Problem statement: Rewrite each of the records below, substituting "Compare Colleges" for every occurrence of "Compare" and leaving everything else unchanged.

(Saved data entries)
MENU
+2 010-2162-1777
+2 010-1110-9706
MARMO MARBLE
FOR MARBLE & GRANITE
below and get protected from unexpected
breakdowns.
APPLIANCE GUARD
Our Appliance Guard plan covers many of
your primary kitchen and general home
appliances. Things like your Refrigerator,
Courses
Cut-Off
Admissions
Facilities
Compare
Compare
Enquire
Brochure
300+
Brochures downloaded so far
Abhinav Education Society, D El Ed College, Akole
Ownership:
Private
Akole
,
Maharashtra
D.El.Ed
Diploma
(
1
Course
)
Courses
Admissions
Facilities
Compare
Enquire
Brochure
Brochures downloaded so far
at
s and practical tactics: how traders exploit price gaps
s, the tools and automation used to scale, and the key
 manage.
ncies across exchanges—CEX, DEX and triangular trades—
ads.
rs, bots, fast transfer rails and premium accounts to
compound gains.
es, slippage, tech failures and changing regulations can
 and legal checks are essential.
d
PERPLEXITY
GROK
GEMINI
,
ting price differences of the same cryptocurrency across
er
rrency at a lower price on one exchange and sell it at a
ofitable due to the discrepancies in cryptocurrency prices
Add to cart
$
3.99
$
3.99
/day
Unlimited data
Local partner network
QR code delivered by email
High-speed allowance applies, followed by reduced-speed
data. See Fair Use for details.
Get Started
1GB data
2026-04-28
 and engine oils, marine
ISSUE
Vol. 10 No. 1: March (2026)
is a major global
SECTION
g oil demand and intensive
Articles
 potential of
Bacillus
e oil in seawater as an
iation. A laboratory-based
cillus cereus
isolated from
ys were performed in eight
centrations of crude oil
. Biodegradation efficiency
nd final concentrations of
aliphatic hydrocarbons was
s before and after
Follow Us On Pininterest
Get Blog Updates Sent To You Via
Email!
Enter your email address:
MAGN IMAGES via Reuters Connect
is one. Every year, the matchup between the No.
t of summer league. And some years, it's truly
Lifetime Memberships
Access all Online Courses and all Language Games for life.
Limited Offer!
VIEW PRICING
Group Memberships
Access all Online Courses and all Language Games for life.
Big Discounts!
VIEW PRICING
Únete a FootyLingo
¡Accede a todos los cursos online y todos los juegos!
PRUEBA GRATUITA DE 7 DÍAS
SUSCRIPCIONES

Written reply:
MENU
+2 010-2162-1777
+2 010-1110-9706
MARMO MARBLE
FOR MARBLE & GRANITE
below and get protected from unexpected
breakdowns.
APPLIANCE GUARD
Our Appliance Guard plan covers many of
your primary kitchen and general home
appliances. Things like your Refrigerator,
Courses
Cut-Off
Admissions
Facilities
Compare Colleges
Compare Colleges
Enquire
Brochure
300+
Brochures downloaded so far
Abhinav Education Society, D El Ed College, Akole
Ownership:
Private
Akole
,
Maharashtra
D.El.Ed
Diploma
(
1
Course
)
Courses
Admissions
Facilities
Compare Colleges
Enquire
Brochure
Brochures downloaded so far
at
s and practical tactics: how traders exploit price gaps
s, the tools and automation used to scale, and the key
 manage.
ncies across exchanges—CEX, DEX and triangular trades—
ads.
rs, bots, fast transfer rails and premium accounts to
compound gains.
es, slippage, tech failures and changing regulations can
 and legal checks are essential.
d
PERPLEXITY
GROK
GEMINI
,
ting price differences of the same cryptocurrency across
er
rrency at a lower price on one exchange and sell it at a
ofitable due to the discrepancies in cryptocurrency prices
Add to cart
$
3.99
$
3.99
/day
Unlimited data
Local partner network
QR code delivered by email
High-speed allowance applies, followed by reduced-speed
data. See Fair Use for details.
Get Started
1GB data
2026-04-28
 and engine oils, marine
ISSUE
Vol. 10 No. 1: March (2026)
is a major global
SECTION
g oil demand and intensive
Articles
 potential of
Bacillus
e oil in seawater as an
iation. A laboratory-based
cillus cereus
isolated from
ys were performed in eight
centrations of crude oil
. Biodegradation efficiency
nd final concentrations of
aliphatic hydrocarbons was
s before and after
Follow Us On Pininterest
Get Blog Updates Sent To You Via
Email!
Enter your email address:
MAGN IMAGES via Reuters Connect
is one. Every year, the matchup between the No.
t of summer league. And some years, it's truly
Lifetime Memberships
Access all Online Courses and all Language Games for life.
Limited Offer!
VIEW PRICING
Group Memberships
Access all Online Courses and all Language Games for life.
Big Discounts!
VIEW PRICING
Únete a FootyLingo
¡Accede a todos los cursos online y todos los juegos!
PRUEBA GRATUITA DE 7 DÍAS
SUSCRIPCIONES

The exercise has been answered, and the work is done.